Another way designers make games sticky is by offering instant gratification. “You do something and a character jumps,” said Lantz. “That can be very appealing when, in the real world, a lot of the buttons are broken.” That is, you press the button marked “study hard in high school” but it doesn’t get you into a selective college, as promised, or you press “go to college” but it doesn’t lead to a good job. In video games, the button performs as advertised, “which makes them deeply compelling,” he said.

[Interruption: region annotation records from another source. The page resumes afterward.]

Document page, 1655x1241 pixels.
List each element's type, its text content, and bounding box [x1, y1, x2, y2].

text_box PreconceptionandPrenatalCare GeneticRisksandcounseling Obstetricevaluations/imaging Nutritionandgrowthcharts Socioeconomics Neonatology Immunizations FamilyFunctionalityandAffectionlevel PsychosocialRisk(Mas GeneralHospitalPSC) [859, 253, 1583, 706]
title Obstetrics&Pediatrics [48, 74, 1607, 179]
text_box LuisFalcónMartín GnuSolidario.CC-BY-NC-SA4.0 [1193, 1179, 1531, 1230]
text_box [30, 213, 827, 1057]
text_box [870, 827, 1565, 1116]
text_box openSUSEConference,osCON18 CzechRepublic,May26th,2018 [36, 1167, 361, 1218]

World of Warcraft, which induces compulsive play through its variable/intermittent reward structure, has an additional psychological hook, much like a good novel, detective story, or thriller. “It’s why you go back to War and Peace every night to read another chapter,” said Lantz. “You want to find out what happens next,” and not knowing makes you anxious in a way that drives the compulsion to play. “It’s a skill to go into it and come out the other end and be able to walk away,” to overcome the compulsion.